GPs seeing an increase in refugee patients with complex health needs are carrying the burden of poorly coordinated resettlement services.
In western Sydney’s Fairfield area, up to 7000 Syrian refugees have arrived in the past 18 months, says Professor Mark Harris, Scientia Professor at the University of NSW School of Medicine.
“The Arabic-speaking GPs in Fairfield are feeling a bit overwhelmed. They are not getting one or two new patients, but dozens. You can imagine what that does to a GP’s working day,” Professor Harris said.
“Patients will talk to GPs about housing, schools, finding work, the challenges they have – which is good, but the role of the GP is not to solve those problems but to put people in touch with services that can help them.”
However, poor communications at every level of the system make the situation more frustrating for new arrivals and often result in poor continuity of care.
Because of the disconnect between specialised refugee services and primary care, the growing numbers of sponsored refugees presented a special challenge, Professor Harris said.
“Sponsored refugees are brought along by their sponsor to a GP who speaks their language. These GPs are saying they are spending a lot of time sorting out their problems, such as housing.
“Someone who has been through a specific refugee health service will have their initial problems sorted out. Their immunisations will be up to date. They will have been checked for TB.
“By the time a GP sees them, those things will have been sorted out fairly quickly and they are linked up with housing and various community programs.
“But if they don’t go through that pathway, the GPs say, they are often complex; a lot of them have PTSD, or at least they have depression and anxiety about their families.”
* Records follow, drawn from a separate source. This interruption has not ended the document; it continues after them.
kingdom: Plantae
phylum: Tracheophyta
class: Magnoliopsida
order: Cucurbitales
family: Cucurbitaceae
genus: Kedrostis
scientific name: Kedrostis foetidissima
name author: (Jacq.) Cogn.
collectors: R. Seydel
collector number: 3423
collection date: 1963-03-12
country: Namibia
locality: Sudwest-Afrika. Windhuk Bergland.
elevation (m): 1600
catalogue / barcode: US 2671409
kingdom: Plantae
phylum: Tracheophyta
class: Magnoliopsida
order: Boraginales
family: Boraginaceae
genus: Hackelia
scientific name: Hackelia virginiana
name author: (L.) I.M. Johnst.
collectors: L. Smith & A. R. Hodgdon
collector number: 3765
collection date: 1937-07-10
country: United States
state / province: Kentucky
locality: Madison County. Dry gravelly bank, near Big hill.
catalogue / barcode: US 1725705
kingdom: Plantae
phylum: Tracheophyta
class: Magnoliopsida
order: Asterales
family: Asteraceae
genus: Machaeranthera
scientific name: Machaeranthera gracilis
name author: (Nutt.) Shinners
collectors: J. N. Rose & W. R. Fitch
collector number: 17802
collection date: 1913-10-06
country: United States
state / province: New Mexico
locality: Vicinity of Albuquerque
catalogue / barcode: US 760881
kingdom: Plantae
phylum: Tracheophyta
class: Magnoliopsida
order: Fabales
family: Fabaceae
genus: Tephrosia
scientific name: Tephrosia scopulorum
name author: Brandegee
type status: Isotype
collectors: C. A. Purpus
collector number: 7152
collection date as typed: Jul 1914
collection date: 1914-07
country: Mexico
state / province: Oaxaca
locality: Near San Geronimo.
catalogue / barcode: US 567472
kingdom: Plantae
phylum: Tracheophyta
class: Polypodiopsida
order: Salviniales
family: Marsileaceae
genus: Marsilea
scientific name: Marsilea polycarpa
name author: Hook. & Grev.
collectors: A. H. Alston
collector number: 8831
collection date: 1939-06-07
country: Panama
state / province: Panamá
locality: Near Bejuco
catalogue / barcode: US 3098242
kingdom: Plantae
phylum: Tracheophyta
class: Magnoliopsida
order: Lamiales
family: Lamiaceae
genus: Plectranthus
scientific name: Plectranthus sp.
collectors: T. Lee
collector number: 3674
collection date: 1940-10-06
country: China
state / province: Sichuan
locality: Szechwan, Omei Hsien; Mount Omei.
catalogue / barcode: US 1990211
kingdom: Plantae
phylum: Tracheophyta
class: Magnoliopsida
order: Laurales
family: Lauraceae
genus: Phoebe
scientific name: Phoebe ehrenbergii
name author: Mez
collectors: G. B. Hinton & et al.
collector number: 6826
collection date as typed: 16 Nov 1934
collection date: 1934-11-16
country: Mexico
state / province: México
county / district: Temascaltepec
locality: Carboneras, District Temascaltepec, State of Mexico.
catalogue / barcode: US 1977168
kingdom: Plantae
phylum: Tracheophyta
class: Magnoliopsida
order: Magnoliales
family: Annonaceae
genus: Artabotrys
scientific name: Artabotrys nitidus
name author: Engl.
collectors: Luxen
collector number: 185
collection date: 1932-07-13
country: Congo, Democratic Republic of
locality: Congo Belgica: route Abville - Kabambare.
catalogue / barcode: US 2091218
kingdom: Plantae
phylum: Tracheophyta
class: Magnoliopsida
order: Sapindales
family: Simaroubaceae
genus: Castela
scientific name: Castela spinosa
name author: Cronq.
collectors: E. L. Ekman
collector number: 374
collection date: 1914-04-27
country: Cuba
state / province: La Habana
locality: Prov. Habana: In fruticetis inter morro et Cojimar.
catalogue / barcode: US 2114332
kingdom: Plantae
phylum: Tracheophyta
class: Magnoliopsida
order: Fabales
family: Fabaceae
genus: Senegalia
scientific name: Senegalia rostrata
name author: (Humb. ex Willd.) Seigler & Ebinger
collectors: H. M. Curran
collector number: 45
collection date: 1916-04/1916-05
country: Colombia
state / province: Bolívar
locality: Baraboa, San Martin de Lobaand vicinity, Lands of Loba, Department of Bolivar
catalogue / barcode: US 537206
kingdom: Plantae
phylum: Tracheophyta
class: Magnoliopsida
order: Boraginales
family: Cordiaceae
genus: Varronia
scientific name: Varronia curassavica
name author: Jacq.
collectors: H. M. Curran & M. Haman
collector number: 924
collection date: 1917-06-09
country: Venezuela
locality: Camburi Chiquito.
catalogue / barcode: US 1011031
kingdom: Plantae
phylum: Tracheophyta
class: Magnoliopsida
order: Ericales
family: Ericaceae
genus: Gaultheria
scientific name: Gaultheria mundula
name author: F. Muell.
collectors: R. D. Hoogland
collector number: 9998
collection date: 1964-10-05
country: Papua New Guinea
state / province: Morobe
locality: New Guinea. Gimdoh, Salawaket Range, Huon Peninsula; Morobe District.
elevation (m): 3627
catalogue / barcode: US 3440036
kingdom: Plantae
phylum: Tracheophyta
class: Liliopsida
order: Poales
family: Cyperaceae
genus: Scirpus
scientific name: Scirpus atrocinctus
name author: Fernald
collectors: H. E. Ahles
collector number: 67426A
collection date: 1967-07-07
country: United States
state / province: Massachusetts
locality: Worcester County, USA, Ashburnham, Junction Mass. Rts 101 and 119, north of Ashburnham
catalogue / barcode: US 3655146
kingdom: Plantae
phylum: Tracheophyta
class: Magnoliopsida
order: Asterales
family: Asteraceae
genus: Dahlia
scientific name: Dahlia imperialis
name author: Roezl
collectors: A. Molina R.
Under Australia’s humanitarian refugee program, some 140,000 refugees were accepted in the 10 years to 2015. A further 29,000 were claiming asylum at the end of 2016.
Asylum seekers – those seeking international protection but whose status is undetermined – lack access to Medicare and working rights. Some work illegally and can be exploited by employers who might pay cash at half the minimum wage.
“They can get Medicare for a period of time when their case is at a certain stage, for example, while they are waiting for a tribunal hearing. They might get it for six weeks and go off it again. It is better than not having it all, but it is very disruptive.”
Professor Harris, who works one day per week as a volunteer GP at the non-governmental Asylum Seeker Centre in Sydney, a role he has filled for the past 18 years, says GPs dealing with refugees need to form relationships with specialised refugee health services run by state authorities.
Primary Health Networks also provide support and connections. “We had a workshop for GPs on refugee mental health last week,” Professor Harris said.
“Many of them didn’t know about STARTTS (the NSW Service for the Treatment and Rehabilitation of Trauma and Torture Survivors) for example. We need more of that education happening.”
Some GPs attending the workshop, in Canterbury, in southwestern Sydney, had refugees accounting for a quarter of their patients.
The PHN organised speakers with expertise on Syrian and Rohingan refugees, who are prominent among newcomers in the area.